TAN: Best sellers

Darin Len Arrick darrick at email.arizona.edu
Sun Dec 11 21:17:52 UTC 2011


The book is fiction, but has what is normally considered a non-fiction
title. It's not actually a grammar of Finnish.


-- 
Darin Arrick
The University of Arizona
Undergraduate Class of 2012
Major: Linguistics, Minor: Philosophy
Member, UofA Honors College
darrick at email.arizona.edu


On Sun, Dec 11, 2011 at 2:15 PM, Mark Line <mark at polymathix.com> wrote:
> Probably.
>
> But that's England, after all, where intellectual pursuits, even avocational ones, are not stigmatized. The 10th best-selling book is _Quantum Universe_ according to that same list.
>
> By comparison, this week's bestsellers in USA Today (a.k.a. The Purveyor of American Culture) are mostly youth pulp, as nearly as I can tell.
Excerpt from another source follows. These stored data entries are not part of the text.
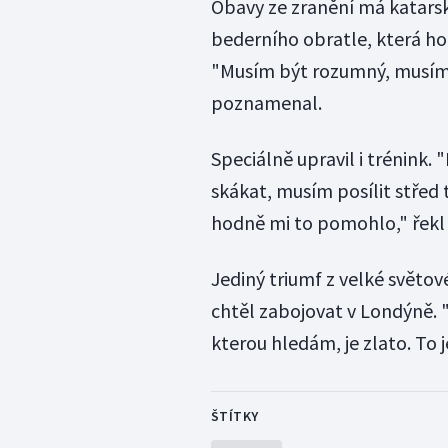
Obavy ze zranění má katars
bederního obratle, která ho
"Musím být rozumný, musím 
poznamenal.
Speciálně upravil i trénink. 
skákat, musím posílit střed 
hodně mi to pomohlo," řekl
Jediný triumf z velké světov
chtěl zabojovat v Londýně. "
kterou hledám, je zlato. To 
ŠTÍTKY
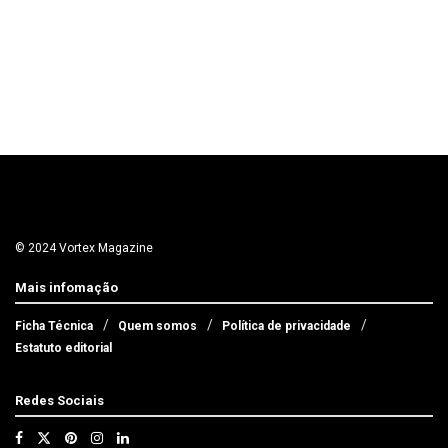
© 2024 Vortex Magazine
Mais infomação
Ficha Técnica
Quem somos
Política de privacidade
Estatuto editorial
Redes Sociais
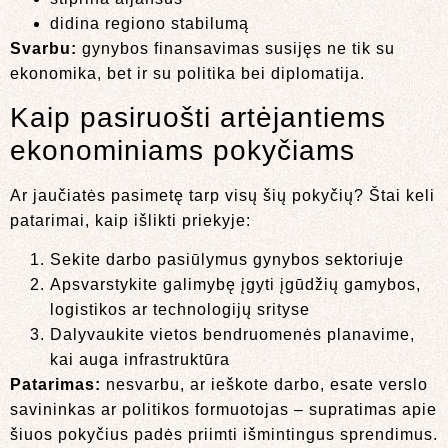
didina regiono stabilumą
Svarbu:
gynybos finansavimas susijęs ne tik su
ekonomika, bet ir su politika bei diplomatija.
Kaip pasiruošti artėjantiems
ekonominiams pokyčiams
Ar jaučiatės pasimetę tarp visų šių pokyčių? Štai keli
patarimai, kaip išlikti priekyje:
Sekite darbo pasiūlymus gynybos sektoriuje
Apsvarstykite galimybę įgyti įgūdžių gamybos,
logistikos ar technologijų srityse
Dalyvaukite vietos bendruomenės planavime,
kai auga infrastruktūra
Patarimas:
nesvarbu, ar ieškote darbo, esate verslo
savininkas ar politikos formuotojas – supratimas apie
šiuos pokyčius padės priimti išmintingus sprendimus.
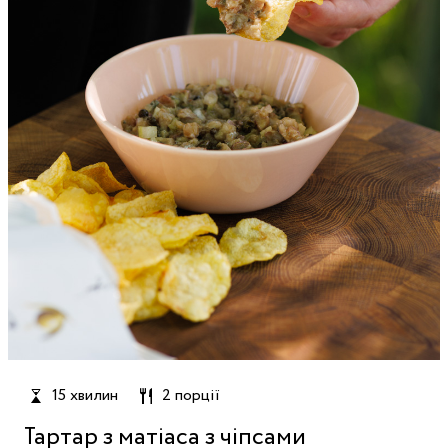
15 хвилин
2 порції
Тартар з матіаса з чіпсами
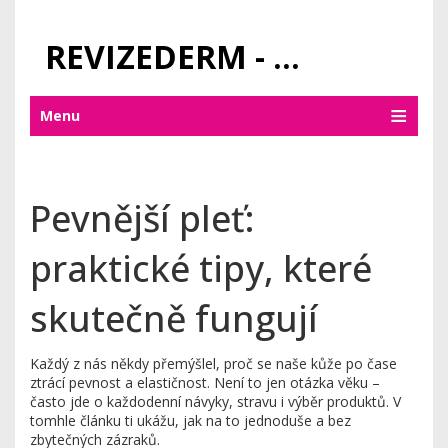
REVIZEDERM - PÉČE O KŮŽI A KOSMETIKA
Menu
Pevnější pleť:
praktické tipy, které
skutečně fungují
Každý z nás někdy přemýšlel, proč se naše kůže po čase
ztrácí pevnost a elastičnost. Není to jen otázka věku –
často jde o každodenní návyky, stravu i výběr produktů. V
tomhle článku ti ukážu, jak na to jednoduše a bez
zbytečných zázraků.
I'm sure they're popular among most adult Americans since they're likely Flesch-tested to 6th grade or so.
>
> Isaacson's bio of Steve Jobs is #5 -- something you can leave lying around on your coffee table while you're showing off your new iPhone 4S (and its dead battery).
>
> Still, I guess I might want to hire Diego Marani's publicist.........
>
> -- Mark
>
>
>
> On Dec 11, 2011, at 14:56 , Daniel Riaño wrote:
>
>> According to The Guardian's This Week
>> Bestsellers<http://www.guardianbookshop.co.uk/BerteShopWeb/home.do>,
>> Diego Marani's "New Finnish Grammar" is this week 3rd best selling book in
>> England. This is something of a record, isn't it?